While Washington later said he misspoke (and truth often turns into misspeaking with an hour’s reflection and one sternly written text from on high), he wasn’t really wrong. He and the players around him spent this year losing in the dullest possible ways, all as their previous best player ever does sport-bending things only 31 miles up the road and their previous-previous best player ever missed almost all of the season with a slowly decomposing body. There will not be another Shohei Ohtani for the Angels, and quite probably not another Mike Trout either. This is true of most other franchises in baseball, too, but help is not on the way, here. The Angels have gone to this new realization cold turkey—frozen, supermarket-quality turkey.
Thus, getting swept by a team who was actually a month’s worth of losses worse than them when the series began is in its own way a worst-ever moment. The White Sox have been so galactically bad from the very start of the year that it became easy to forget the other terrible teams littering the bottom of the standings, like Miami, Colorado and Washington; we’d include the new West Sacramento franchise here, but they have some entertaining bombers who might go completely stats-nuts in their new flash-fried minipark.
And we definitely forgot the Angels. It can sometimes seem like that was the whole idea, because they have been so devoutly camouflaged from notice for so long. Even the Ohtani-Trout combination, which should have lit up the sky and led us toward a cultural renaissance for the sport, ended up almost 70 games below .500 in their six seasons together. The Rangers and Nationals, who were even worse, got rings. The Angels, as is the custom, got nothing.

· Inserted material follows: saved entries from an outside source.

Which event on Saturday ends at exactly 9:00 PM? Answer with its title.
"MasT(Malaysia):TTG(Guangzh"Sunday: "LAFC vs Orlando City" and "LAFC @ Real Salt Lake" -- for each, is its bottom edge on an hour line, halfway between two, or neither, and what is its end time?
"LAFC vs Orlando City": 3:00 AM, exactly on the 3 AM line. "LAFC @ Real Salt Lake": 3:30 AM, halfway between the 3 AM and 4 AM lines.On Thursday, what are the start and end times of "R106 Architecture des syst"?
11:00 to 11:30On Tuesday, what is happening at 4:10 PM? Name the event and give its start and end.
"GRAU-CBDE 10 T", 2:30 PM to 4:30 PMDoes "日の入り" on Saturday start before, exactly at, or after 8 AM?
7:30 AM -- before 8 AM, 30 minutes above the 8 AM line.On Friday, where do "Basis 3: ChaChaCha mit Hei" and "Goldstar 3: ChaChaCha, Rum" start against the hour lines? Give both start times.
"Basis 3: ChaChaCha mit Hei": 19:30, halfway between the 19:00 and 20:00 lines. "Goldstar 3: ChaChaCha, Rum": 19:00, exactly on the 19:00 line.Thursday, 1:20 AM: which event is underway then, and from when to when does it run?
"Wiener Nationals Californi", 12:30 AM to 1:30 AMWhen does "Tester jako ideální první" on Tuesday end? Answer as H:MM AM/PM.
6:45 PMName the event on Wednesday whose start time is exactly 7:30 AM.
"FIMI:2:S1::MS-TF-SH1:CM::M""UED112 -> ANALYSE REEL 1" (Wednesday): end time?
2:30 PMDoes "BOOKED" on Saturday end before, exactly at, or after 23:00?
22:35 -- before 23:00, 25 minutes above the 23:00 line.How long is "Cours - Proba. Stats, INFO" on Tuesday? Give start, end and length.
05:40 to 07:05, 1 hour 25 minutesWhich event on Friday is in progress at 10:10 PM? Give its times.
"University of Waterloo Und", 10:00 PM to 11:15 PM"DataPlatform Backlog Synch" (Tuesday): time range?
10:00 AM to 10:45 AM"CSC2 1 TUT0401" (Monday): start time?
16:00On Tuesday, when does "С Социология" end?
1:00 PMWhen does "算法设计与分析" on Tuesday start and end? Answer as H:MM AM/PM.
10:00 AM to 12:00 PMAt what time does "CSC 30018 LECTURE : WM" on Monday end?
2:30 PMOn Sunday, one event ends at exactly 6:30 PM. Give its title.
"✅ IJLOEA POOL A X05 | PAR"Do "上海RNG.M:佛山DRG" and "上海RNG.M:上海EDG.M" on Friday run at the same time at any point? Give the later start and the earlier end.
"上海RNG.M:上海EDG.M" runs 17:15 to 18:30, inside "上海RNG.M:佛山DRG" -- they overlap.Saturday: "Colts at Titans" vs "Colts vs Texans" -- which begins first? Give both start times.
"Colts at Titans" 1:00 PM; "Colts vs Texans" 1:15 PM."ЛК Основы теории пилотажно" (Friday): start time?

This week, though, was the worst of all. Games that should have been played in private, or safely simulated on a computer, were instead played in front of people that came to see them—well, came to see the White Sox break the major league record for losses. And even then, the Angels couldn’t make anyone happy. They disappointed White Sox fans twice by letting the local nine walk off wins Tuesday and Wednesday, and then laid down like curs on Thursday. I mean, good on Flexen for having his best start of the year and lowering his season ERA under five, but the White Sox have no business beating anyone, 7-0, especially when the only thing their own fans want is a 121st loss that makes the first 120 worthwhile.
But this is the era of screw-the-fan (see this as proof), so that is also in part on the Angels. We could spin this into a bilious paragraph of Arte Moreno abuse, but he doesn’t even podium in the worst-owner-in-baseball event, nor does Jerry Reinsdorf. John Fisher sweeps the board there, now and for the foreseeable future.
Still, as we continue to try to celebrate the invertebrate Chicagos, we should remember that even they won’t be worse than they were this next year. The law of big numbers all but forbids it, and if they somehow are worse, they should be relegated to Conference USA until they get their shit together.
The Angels, on the other hand, have been this featureless and bland seemingly forever, even if this is the first year they were this bad. Even their one World Series had no memorable player or season (without looking, guess who their 2002 OPS leader was; we dare you). But this week was as close to unforgivable as sport can manage. We ask for so little—a record for inadequacy worthy of the name, a team not leaving its home to move to nowhere, stuff like that—and then someone hold-my-beers their way to the front of the line and makes everyone incrementally more dissatisfied.
Then again, we shouldn’t have expected the Angels to perform even this simple task. I mean, they’ve managed so few with any adequacy this season that it made no logical sense to think they’d muscle up now, even against these White Sox. This ends up being on us, frankly. We should have paid better attention and not bought the notion that even this team could beat the White Sox once. The Angels don’t do satisfaction for their own fans, so why would they take care of anyone else?